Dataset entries
┌────────

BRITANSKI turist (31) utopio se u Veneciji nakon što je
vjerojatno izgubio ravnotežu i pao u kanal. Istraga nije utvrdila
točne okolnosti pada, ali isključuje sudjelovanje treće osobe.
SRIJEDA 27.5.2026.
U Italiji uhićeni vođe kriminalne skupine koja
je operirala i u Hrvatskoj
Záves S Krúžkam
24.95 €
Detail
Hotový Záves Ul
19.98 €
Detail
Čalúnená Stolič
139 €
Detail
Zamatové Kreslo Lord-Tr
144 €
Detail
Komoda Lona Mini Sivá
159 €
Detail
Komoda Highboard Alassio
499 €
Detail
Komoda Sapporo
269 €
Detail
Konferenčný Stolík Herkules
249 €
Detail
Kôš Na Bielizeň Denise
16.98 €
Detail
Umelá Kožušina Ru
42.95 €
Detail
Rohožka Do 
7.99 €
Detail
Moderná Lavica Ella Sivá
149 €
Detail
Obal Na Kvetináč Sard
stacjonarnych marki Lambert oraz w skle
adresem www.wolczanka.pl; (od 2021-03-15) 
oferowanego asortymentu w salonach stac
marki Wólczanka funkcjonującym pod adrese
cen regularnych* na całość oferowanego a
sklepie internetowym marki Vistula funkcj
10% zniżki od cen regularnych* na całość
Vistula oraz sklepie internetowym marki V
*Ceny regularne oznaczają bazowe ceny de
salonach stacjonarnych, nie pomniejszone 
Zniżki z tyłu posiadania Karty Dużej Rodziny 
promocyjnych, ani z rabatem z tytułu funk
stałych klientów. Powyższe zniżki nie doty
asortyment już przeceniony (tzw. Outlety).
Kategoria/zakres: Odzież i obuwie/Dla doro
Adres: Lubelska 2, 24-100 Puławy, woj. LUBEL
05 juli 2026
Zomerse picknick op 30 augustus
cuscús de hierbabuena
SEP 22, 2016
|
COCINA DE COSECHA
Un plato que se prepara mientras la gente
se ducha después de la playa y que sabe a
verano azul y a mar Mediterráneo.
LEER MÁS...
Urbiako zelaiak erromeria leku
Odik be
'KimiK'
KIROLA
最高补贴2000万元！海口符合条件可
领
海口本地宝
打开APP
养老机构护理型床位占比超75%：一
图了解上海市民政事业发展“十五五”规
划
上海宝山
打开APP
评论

└────────

## [About this exercise]
Render the lines of the entries above as a Markdown table with the columns "Row" and "Entry line," starting at the first line and ending with the line that contains "Moderná Lavica Ella Sivá". Number each row and leave out any blank lines.

## [Response to the exercise]
| Row | Entry line |
|---|---|
| 1 | BRITANSKI turist (31) utopio se u Veneciji nakon što je |
| 2 | vjerojatno izgubio ravnotežu i pao u kanal. Istraga nije utvrdila |
| 3 | točne okolnosti pada, ali isključuje sudjelovanje treće osobe. |
| 4 | SRIJEDA 27.5.2026. |
| 5 | U Italiji uhićeni vođe kriminalne skupine koja |
| 6 | je operirala i u Hrvatskoj |
| 7 | Záves S Krúžkam |
| 8 | 24.95 € |
| 9 | Detail |
| 10 | Hotový Záves Ul |
| 11 | 19.98 € |
| 12 | Detail |
| 13 | Čalúnená Stolič |
| 14 | 139 € |
| 15 | Detail |
| 16 | Zamatové Kreslo Lord-Tr |
| 17 | 144 € |
| 18 | Detail |
| 19 | Komoda Lona Mini Sivá |
| 20 | 159 € |
| 21 | Detail |
| 22 | Komoda Highboard Alassio |
| 23 | 499 € |
| 24 | Detail |
| 25 | Komoda Sapporo |
| 26 | 269 € |
| 27 | Detail |
| 28 | Konferenčný Stolík Herkules |
| 29 | 249 € |
| 30 | Detail |
| 31 | Kôš Na Bielizeň Denise |
| 32 | 16.98 € |
| 33 | Detail |
| 34 | Umelá Kožušina Ru |
| 35 | 42.95 € |
| 36 | Detail |
| 37 | Rohožka Do  |
| 38 | 7.99 € |
| 39 | Detail |
| 40 | Moderná Lavica Ella Sivá |